WHAT YOU ARE ASKED TO DO:
Working from the top of the records below, reproduce each line exactly, ending once you have written the line containing "Rendered at 1500 by 844 pixels.".

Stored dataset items
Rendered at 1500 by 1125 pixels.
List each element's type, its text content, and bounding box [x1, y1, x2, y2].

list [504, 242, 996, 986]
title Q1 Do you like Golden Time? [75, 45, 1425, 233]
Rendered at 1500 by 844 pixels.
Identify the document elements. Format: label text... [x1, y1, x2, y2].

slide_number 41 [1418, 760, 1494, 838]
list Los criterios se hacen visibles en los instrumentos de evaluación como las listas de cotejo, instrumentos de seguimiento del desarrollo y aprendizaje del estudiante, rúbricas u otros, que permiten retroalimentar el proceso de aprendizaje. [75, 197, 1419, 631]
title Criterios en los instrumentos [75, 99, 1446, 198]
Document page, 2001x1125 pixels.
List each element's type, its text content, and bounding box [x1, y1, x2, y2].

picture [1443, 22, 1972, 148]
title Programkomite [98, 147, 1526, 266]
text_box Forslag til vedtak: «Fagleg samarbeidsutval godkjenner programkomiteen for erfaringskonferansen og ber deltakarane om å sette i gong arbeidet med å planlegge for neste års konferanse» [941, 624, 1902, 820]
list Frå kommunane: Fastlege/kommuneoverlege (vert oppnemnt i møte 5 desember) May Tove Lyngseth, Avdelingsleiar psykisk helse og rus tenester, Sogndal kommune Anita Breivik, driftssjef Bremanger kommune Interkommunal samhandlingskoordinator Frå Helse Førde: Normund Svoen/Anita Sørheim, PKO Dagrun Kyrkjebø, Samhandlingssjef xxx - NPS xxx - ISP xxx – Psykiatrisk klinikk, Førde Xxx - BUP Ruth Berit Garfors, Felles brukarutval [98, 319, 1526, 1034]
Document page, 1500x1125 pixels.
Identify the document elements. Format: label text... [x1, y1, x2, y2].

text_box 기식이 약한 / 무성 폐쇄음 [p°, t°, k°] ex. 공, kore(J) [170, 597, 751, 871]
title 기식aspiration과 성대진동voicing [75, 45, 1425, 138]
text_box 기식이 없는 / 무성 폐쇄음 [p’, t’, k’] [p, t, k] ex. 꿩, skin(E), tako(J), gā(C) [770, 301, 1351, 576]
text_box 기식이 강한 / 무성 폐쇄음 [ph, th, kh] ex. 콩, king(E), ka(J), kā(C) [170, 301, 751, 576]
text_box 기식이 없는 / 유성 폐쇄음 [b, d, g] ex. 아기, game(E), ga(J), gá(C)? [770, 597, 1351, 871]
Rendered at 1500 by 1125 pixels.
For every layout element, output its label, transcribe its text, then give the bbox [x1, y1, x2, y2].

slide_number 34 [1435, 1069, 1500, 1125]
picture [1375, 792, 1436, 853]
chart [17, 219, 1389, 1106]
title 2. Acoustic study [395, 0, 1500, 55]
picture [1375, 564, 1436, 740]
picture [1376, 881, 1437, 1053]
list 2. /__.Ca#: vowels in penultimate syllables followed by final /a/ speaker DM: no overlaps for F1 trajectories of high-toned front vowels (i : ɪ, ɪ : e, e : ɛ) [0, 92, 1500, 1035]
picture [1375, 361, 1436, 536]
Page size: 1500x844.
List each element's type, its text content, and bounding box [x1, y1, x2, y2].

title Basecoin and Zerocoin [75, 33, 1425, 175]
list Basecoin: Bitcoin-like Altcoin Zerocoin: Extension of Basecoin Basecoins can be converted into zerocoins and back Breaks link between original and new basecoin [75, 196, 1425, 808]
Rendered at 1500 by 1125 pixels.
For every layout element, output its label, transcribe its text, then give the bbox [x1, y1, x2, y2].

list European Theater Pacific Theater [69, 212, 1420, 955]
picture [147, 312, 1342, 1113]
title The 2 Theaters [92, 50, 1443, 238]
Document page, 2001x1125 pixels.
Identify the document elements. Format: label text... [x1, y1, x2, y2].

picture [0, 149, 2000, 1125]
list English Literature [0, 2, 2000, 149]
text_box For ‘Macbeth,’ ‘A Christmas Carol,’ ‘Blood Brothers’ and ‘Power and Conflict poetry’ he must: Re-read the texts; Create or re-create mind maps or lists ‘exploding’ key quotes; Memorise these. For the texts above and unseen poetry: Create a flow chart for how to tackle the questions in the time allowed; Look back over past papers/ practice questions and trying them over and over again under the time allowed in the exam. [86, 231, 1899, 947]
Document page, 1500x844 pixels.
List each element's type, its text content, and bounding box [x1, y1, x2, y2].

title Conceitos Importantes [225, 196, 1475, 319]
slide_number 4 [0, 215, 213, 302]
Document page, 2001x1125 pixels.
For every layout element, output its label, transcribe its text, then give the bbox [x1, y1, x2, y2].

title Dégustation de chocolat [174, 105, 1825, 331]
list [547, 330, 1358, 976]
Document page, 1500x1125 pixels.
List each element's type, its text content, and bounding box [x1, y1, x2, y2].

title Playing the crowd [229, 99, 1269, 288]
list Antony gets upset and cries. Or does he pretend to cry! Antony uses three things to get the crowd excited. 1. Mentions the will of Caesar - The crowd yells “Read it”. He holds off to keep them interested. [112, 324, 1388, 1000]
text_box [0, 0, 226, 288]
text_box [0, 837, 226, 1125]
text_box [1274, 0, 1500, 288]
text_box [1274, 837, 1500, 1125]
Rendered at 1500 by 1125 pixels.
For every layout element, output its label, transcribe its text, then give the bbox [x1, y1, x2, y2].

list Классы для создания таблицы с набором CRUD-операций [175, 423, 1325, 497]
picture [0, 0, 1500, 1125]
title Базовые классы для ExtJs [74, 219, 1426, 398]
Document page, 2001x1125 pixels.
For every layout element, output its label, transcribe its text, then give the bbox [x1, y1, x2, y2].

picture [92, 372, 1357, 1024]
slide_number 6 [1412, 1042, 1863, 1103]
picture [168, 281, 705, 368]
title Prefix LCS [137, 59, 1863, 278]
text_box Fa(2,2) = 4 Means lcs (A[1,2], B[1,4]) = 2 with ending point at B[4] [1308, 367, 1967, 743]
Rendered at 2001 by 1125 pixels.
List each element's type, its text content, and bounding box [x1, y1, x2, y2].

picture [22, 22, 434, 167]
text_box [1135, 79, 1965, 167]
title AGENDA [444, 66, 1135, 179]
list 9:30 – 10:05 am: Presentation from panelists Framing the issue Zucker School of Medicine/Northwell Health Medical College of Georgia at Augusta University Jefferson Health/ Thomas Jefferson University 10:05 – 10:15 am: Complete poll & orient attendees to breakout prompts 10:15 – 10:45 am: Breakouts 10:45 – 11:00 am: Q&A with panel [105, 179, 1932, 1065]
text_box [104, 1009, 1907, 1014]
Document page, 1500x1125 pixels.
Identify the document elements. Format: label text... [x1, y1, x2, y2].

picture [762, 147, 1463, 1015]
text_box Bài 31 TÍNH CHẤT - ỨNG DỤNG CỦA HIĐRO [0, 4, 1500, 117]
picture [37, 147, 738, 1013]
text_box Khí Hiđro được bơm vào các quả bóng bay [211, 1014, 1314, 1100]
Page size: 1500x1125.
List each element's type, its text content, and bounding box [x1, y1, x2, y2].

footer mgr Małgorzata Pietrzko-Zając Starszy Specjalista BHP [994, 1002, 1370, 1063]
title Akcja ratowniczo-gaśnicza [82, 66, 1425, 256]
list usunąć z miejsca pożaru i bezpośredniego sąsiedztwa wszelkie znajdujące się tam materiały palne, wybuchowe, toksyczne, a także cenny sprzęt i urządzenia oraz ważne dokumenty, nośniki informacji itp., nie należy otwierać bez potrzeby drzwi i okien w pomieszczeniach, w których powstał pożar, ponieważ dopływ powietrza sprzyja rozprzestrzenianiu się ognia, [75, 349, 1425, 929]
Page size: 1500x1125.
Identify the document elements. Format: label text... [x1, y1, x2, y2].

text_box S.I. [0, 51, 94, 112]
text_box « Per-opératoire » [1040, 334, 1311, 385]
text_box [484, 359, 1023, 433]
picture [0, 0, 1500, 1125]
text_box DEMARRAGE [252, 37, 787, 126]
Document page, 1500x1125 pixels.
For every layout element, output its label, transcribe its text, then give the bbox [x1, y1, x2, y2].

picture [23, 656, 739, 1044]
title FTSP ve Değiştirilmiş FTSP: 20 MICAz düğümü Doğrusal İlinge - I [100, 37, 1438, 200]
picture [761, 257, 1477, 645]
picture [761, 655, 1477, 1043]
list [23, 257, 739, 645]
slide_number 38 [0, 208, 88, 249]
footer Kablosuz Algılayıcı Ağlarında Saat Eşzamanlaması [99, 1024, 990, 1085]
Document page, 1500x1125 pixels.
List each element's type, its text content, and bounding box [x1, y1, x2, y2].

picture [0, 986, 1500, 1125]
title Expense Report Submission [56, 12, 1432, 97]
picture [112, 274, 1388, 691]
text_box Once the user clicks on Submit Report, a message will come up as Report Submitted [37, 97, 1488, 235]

RESPONSE AREA:
Rendered at 1500 by 1125 pixels.
List each element's type, its text content, and bounding box [x1, y1, x2, y2].

list [504, 242, 996, 986]
title Q1 Do you like Golden Time? [75, 45, 1425, 233]
Rendered at 1500 by 844 pixels.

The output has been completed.